What made the crisis specifically reshape psychology, rather than merely embarrass it, was that the response went structural. Reformers argued that individual virtue was not enough; the incentives had to change. The most consequential reform was preregistration: researchers now publicly record their hypotheses, sample size, and analysis plan before collecting data, so that the difference between predicted and exploratory findings is visible to readers. Registered reports go further, sending the study design out for peer review before any data exist, with acceptance contingent on the design rather than the outcome. Open data and open materials have become standard expectations at many journals, allowing other researchers to check analyses directly.

The crisis also changed what counts as evidence. A single significant study, however elegant, is now treated as a starting point rather than a conclusion. Meta-analyses are read more skeptically, since they inherit the biases of the literature they summarize. Effect sizes — how large a phenomenon actually is — get more attention than bare statistical significance, which tells you only that an effect is unlikely to be exactly zero. Sample sizes have grown, sometimes dramatically, because the small studies of earlier decades were underpowered to detect the modest effects that human behavior usually produces.

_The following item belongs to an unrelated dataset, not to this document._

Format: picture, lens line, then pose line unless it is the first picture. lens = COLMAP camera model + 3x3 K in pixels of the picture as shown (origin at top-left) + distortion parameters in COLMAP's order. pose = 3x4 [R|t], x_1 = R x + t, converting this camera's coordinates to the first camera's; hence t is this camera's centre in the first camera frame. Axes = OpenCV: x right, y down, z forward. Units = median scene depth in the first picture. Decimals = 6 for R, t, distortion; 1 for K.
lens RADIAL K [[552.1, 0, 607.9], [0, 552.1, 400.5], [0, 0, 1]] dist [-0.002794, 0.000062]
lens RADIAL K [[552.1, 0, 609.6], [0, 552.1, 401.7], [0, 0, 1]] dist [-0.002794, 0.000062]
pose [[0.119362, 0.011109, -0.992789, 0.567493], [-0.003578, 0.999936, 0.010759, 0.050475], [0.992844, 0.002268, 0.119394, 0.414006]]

Not every corner of psychology was hit equally. Some areas, particularly in cognitive psychology and psychophysics, replicated well; the crisis fell hardest on social and personality research, where effects are often subtle and contexts hard to standardize. And the reforms have their own costs. Preregistration constrains the genuine discoveries that come from following the data where it leads. Larger samples are expensive and slow. Some critics worry that a culture of suspicion makes the field timid, more interested in defending small claims than in pursuing big ones.

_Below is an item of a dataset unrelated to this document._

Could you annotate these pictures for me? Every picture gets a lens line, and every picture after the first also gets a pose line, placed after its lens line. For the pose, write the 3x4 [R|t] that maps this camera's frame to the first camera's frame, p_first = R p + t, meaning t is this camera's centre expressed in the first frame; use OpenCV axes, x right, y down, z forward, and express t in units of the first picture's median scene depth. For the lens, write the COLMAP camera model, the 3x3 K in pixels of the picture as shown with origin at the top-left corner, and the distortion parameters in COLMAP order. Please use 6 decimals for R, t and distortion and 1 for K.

Still, the deeper change is hard to undo. Psychology has shifted from treating a published result as a fact to treating it as a claim — one whose credibility depends on the transparency of the process behind it. The crisis was painful because it revealed that decades of textbook findings rested on weaker ground than anyone had admitted. It was reshaping because the field, instead of patching individual studies, began to ask what kind of evidence a science of human behavior can honestly produce.

Vocabulary

replication crisis
The recognition, beginning in the early 2010s, that a substantial fraction of published findings in psychology and adjacent fields cannot be reproduced when studies are carefully repeated.
p-hacking
The practice of trying multiple analyses, measures, or stopping rules and reporting only the version that yields a statistically significant result, which inflates the rate of false positives in the literature.
HARKing
Hypothesizing After the Results are Known: framing a pattern noticed during data exploration as if it had been the study's original prediction.
publication bias
The tendency of journals and authors to publish studies with positive or significant results while leaving null findings unpublished, distorting the apparent state of evidence in a field.
preregistration
The public recording of a study's hypotheses, sample size, and analysis plan before data collection, so that confirmatory predictions can be distinguished from exploratory findings.
Registered reports
A publication format in which a study's design is peer-reviewed and provisionally accepted before data are collected, with final acceptance based on the quality of the methods rather than the direction of the results.
Effect sizes
Quantitative measures of the magnitude of a phenomenon, as distinct from whether the effect is statistically distinguishable from zero.

Check your understanding

Question 1 of 5recall

According to the passage, roughly what fraction of the one hundred psychology experiments in the 2015 replication project produced results that clearly matched the originals?

Closing question

If transparency about methods is now central to credibility in psychology, what does that imply for fields outside science — journalism, history, policy analysis — that also build cumulative claims from individual investigations?